:: Texto fornecido ::
O economista aponta, ainda, que entre 2015 e 2016 o Brasil perdeu 7,2% do seu PIB. Com isso, a economia recuou seis anos, para o mesmo patamar que tinha no segundo semestre de 2010.
Outra consequência esperada da queda na inflação, mas não sentida, seria o corte dos juros. No entanto, embora a taxa Selic tenha alcançado o menor nível desde 1986, juros reais seguem acima dos 4%. Com Selic a 14,25%, eles chegaram a 3,2%.
Fora da meta
O sistema de metas de inflação foi criado em 1999 como uma forma de evitar o risco da hiperinflação, que atingiu o país nas décadas de 1980 e 1990 e só foi freada com o Plano Real em 1994. O governo estabelece, para cada ano, uma meta de inflação e com base nela articula ações – como corte ou elevação dos juros, por exemplo – que permitam manter o indicador no prumo.
Quando a inflação foge da banda estipulada, como aconteceu em 2017, o Banco Central precisa se explicar. Na tarde da quarta-feira 10, após a divulgação do dado pelo Instituto Brasileiro de Geografia e Estatística (IBGE), uma carta aberta foi publicada pelo presidente do Banco Central, Ilan Goldfajn, endereçada ao ministro da Fazenda, Henrique Meirelles, que também é o presidente do Conselho Monetário Nacional (CMN), o órgão que define anualmente a meta para a inflação.
Na carta, o BC afirma que “em vista do comportamento excepcional dos preços dos alimentos no domicílio, decorrentes de choques fora do alcance da política monetária (como a oferta recorde de produtos agrícolas), o Banco Central do Brasil seguiu os bons princípios no gerenciamento da política monetária e não reagiu ao impacto primário do choque”.
O Banco Central informou ainda que tem “calibrado” a taxa básica de juros da economia, atualmente na mínima histórica de 7% ao ano, e acrescentou que continuará a fazê-lo “com vistas ao cumprimento das metas para a inflação estabelecidas pelo CMN”.
“A inflação já se encontra em trajetória em direção à meta em 2018. No acumulado em doze meses, a inflação ao final de 2017 aumentou 0,49 pontos percentuais em relação ao mínimo de 2,46% observado em agosto do mesmo ano”, afirma o texto.
As metas para a inflação dos próximos anos já foram definidas: os mesmos 4,5% para 2018 e 4% para 2019 e 2020, com a mesma tolerância de 1,5 ponto para cima ou para baixo. O Banco Central estima, de acordo com seu último Relatório de Inflação, que o índice chegará a 4,3% em 2018, a 4,2% em 2019 e a 4,1% em 2020.

:: Material de entrada ::

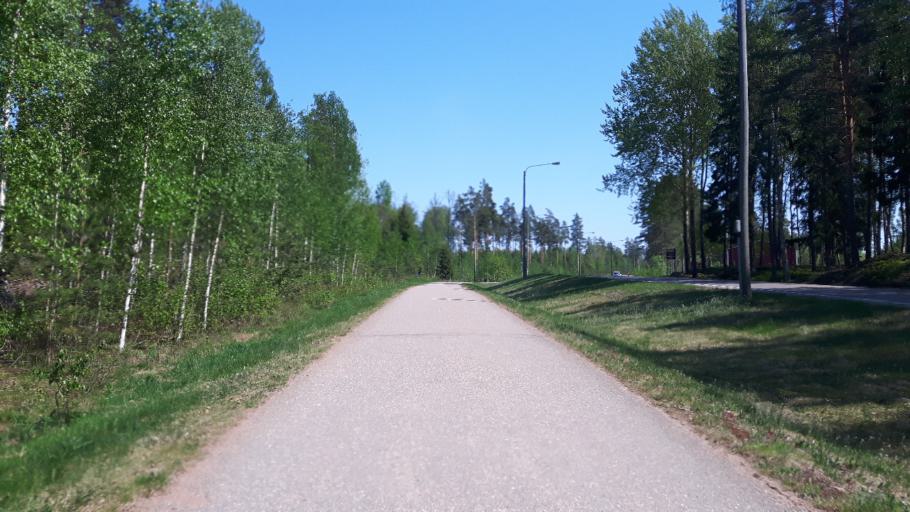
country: FI
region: Kymenlaakso
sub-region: Kotka-Hamina
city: Pyhtaeae
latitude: 60.4909
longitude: 26.5527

:: O que se pede ::
(a) Reproduza, do texto sobre a inflação no Brasil, o trecho que vai de "O Banco Central informou" até "4,1% em 2020.".
(b) Transcreva sem alterações todas as linhas da listagem de entradas com locais e coordenadas, deixando as imagens de fora da resposta.
O texto e a listagem vêm de fontes diferentes.

:: Respostas dos exercícios ::
(a)
O Banco Central informou ainda que tem “calibrado” a taxa básica de juros da economia, atualmente na mínima histórica de 7% ao ano, e acrescentou que continuará a fazê-lo “com vistas ao cumprimento das metas para a inflação estabelecidas pelo CMN”.
“A inflação já se encontra em trajetória em direção à meta em 2018. No acumulado em doze meses, a inflação ao final de 2017 aumentou 0,49 pontos percentuais em relação ao mínimo de 2,46% observado em agosto do mesmo ano”, afirma o texto.
As metas para a inflação dos próximos anos já foram definidas: os mesmos 4,5% para 2018 e 4% para 2019 e 2020, com a mesma tolerância de 1,5 ponto para cima ou para baixo. O Banco Central estima, de acordo com seu último Relatório de Inflação, que o índice chegará a 4,3% em 2018, a 4,2% em 2019 e a 4,1% em 2020.

(b)
country: FI
region: Kymenlaakso
sub-region: Kotka-Hamina
city: Pyhtaeae
latitude: 60.4909
longitude: 26.5527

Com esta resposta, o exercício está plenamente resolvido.